Suanshu Khurana,Suanshu Khurana

Posted: Nov 27, 2012 at 0415 hrs IST

Delhi-based band Indigo Children is ready with its debut album, which will release in January.

It was in 2004 that musician Sanchal Malhar first came under the spotlight. The slightly rumpled but high power opening chords of his college pop punk outfit called The Superfuzz had those in Delhi’s small-time clubs grooving to the music that had plenty of exuberance and elaborate riffing. Numerous changes in the line-up, a Channel V Launchpad title win and a collaboration with legendary producer John Leckie later, the band, known as Indigo Children since 2008, is ready with its debut album, to release in January.

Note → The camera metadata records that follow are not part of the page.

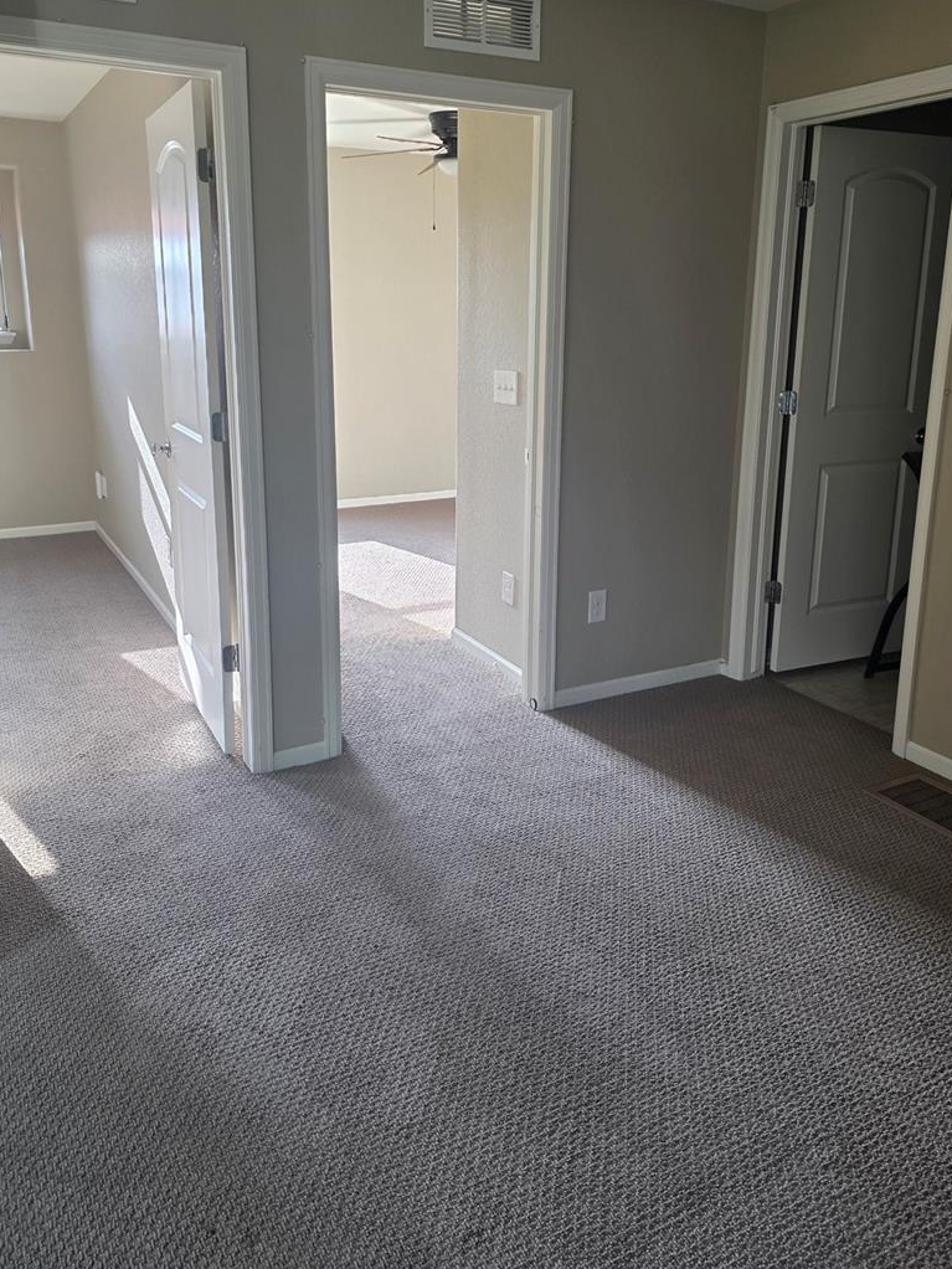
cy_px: 553
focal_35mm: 27
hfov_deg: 51.4
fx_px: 990
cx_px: 495
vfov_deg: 65.1
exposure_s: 1/120
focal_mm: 6.3
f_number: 1.7
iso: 125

“I heard the track Indigo Children by Puscifer and the name stuck,” says Malhar, lead singer, guitarist and the brain behind Indigo Children. The band has opened for Bryan Adams, Backsteet Boys and Freak Kitchen and after four years of making music together, the four-member outfit — with Nikhil Rufus Raj on bass, Sahil Mendiratta on drums and Jaidev on rhythm guitar — is ready with its debut album. “From making trance music to having an open-minded approach where we include elements of everything, we have come a long way,” says Malhar, who is averse to the idea of putting the band into a particular genre. At most gigs, the band roams around freely between garage, punk, indie and psychedelic rock.

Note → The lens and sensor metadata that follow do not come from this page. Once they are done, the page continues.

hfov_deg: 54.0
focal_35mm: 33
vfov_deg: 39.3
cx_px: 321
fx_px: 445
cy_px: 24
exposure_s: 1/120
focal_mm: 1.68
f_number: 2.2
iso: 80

Titled Triangulation , the 11-track album is a mix of old and new tracks with elaborate riffing, crisp basslines and intelligent songwriting. “You will spot some soft mellow tracks in the album, and suddenly, it will be about some heavy riffing and grotesque songs,” says Malhar. The title track opens with heaps of sounds layered together, followed by the band’s old favourite, the Black Sabbath-meets-Supergrass track Sing to Me. From high-voltage tunes to the bass guitar nosediving into mid tempo, the slightly trippy vibe of the song is likely to be one of the biggest entertainers of the self-financed album. Sanchal says some new tracks such as Flower of Life — a soft ballad inspired by the concept of Karbala, and Hummatic Magic — a progressive rock track, will also be there.